I live only two miles from the highway that marks the path of the first telegraph line between the U.S. cities of Washington, D.C., and Baltimore. In May 1844 inventor Samuel Morse, a devout Christian, sent the first electronic message on his new invention from a room at the Supreme Court along a 40-mile stretch of line to an associate in Baltimore. That unique sequence of dashes and dots tapped out on Morse’s transmitter arguably inaugurated the modern digital age, spelling out these words: “What hath God wrought.” 

It’s a phrase I think of often as I cross U.S. Route 1 on my way to and from the church’s world headquarters. It has been my signal privilege for the past 25 years to serve the church I love at Adventist Review Ministries, a media enterprise founded on the journal James White launched only five years after Morse’s invention. Today that small journal has become a world-circling multimedia platform, underscoring the truth of Ellen White’s vision that its message would go “like streams of light . . . clear round the world.”1 Indeed: “What hath God wrought.” 

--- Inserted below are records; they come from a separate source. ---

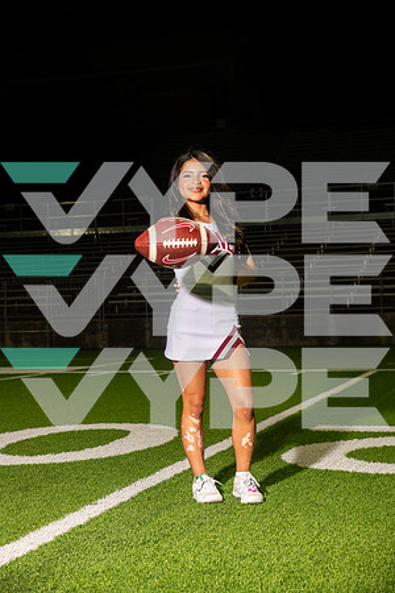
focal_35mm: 60
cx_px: 198
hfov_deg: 22.6
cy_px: 296
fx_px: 987
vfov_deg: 33.4
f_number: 7.1
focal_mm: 60
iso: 1000
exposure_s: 1/400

From its origins in the minds of then world church president Jan Paulsen and Adventist Review editor William Johnsson; through months of financial planning, design drafts, and negotiations with world divisions; to its first print edition in September 2005, Adventist World magazine has been a testimony to the ever-expanding vision the Lord always shares with His people. Launched in two languages and with fewer than 1 million copies per month, Adventist World is now published in eight major world languages with nearly 1.7 million copies in print each month. A major new initiative, an all-digital edition serving 2.4 million Adventists in East and Central Africa who speak and read Kiswahili, began in 2020. Quarterly digest editions of the magazine serve several millions more in 15 other languages and dialects. A team of authors, editors, designers, translators, publishing house personnel, digital hosts, and logistics experts have built one of the largest and most complex media platform in the world church. 

And remembering how fragile the dream was at the outset, I find myself frequently murmuring, “What hath God wrought.” 

After 16 years as executive editor of Adventist World I will be transitioning on January 1, 2023, to serve as the world church’s liaison to the United States Congress, the White House, and the Washington, D.C.,-based diplomatic corps. In that role I will interface with key legislators, executives, and ambassadors to protect the religious freedom and privileges of Adventists and others in the United States and around the globe. And in an intriguing coincidence, I will be often working from an office only 100 meters from where Morse sent his famous telegram. 

Succeeding me as executive editor will be Justin Kim, a talented, thoughtful friend of 15 years who has served as a pastor, communication director, and editor of inVerse (formerly the Collegiate Quarterly). He will discover, as I have for the past 16 years, that the support and prayers of God’s people around the globe are an invaluable encouragement. 

Had they ever met, I’m confident that Ellen White and Samuel Morse would have shared a common confidence in God’s ability to astound us. Listen to her well-known words once more: “As I see what God has wrought, I am filled with astonishment and with confidence in Christ as leader. We have nothing to fear for the future, except as we shall forget the way the Lord has led us, and His teaching in our past history.”2 

1 Ellen G. White, Life Sketches of Ellen G. White (Mountain View, Calif.: Pacific Press Pub. Assn., 1915), p. 125.

2 Ellen G. White, in Advent Review and Sabbath Herald, Oct. 12, 1905.